(To do) The lines from the first line of the entries through the line containing "line: (567, 1243)" are to be repeated exactly, with both of those lines included.

(Items from a data source)
+++++

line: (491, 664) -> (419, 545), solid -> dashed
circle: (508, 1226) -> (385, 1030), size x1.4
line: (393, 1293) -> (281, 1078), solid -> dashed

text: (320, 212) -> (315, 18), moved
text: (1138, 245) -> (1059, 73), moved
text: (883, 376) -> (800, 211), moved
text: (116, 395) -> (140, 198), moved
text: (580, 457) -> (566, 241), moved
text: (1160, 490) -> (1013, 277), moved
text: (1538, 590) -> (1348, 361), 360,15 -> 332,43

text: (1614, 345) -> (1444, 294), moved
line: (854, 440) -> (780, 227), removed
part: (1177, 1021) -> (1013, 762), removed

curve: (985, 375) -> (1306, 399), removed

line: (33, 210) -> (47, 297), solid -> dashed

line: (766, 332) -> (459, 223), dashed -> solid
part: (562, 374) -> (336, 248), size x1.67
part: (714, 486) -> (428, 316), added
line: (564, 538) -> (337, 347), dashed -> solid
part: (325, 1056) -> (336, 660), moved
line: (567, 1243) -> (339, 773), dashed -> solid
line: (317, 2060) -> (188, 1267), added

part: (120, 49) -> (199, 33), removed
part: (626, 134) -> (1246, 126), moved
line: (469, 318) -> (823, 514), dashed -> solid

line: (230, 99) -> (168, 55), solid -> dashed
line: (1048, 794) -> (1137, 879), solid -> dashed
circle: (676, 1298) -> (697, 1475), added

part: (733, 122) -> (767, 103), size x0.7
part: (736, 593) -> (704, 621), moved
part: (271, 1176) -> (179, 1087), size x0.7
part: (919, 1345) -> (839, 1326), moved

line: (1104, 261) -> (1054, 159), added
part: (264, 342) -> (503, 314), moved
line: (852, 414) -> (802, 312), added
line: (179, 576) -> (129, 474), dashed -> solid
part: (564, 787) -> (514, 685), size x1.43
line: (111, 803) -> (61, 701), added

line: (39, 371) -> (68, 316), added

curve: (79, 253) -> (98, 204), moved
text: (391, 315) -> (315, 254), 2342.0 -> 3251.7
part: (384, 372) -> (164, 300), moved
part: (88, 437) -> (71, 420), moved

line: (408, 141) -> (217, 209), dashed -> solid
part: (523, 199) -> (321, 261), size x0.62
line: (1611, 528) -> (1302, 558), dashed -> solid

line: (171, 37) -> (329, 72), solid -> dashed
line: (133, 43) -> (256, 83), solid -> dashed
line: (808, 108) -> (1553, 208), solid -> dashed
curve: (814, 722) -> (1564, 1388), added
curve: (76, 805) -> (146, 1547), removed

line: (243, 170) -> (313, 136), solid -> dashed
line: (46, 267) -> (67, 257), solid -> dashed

+++++

(Final answer)
line: (491, 664) -> (419, 545), solid -> dashed
circle: (508, 1226) -> (385, 1030), size x1.4
line: (393, 1293) -> (281, 1078), solid -> dashed

text: (320, 212) -> (315, 18), moved
text: (1138, 245) -> (1059, 73), moved
text: (883, 376) -> (800, 211), moved
text: (116, 395) -> (140, 198), moved
text: (580, 457) -> (566, 241), moved
text: (1160, 490) -> (1013, 277), moved
text: (1538, 590) -> (1348, 361), 360,15 -> 332,43

text: (1614, 345) -> (1444, 294), moved
line: (854, 440) -> (780, 227), removed
part: (1177, 1021) -> (1013, 762), removed

curve: (985, 375) -> (1306, 399), removed

line: (33, 210) -> (47, 297), solid -> dashed

line: (766, 332) -> (459, 223), dashed -> solid
part: (562, 374) -> (336, 248), size x1.67
part: (714, 486) -> (428, 316), added
line: (564, 538) -> (337, 347), dashed -> solid
part: (325, 1056) -> (336, 660), moved
line: (567, 1243) -> (339, 773), dashed -> solid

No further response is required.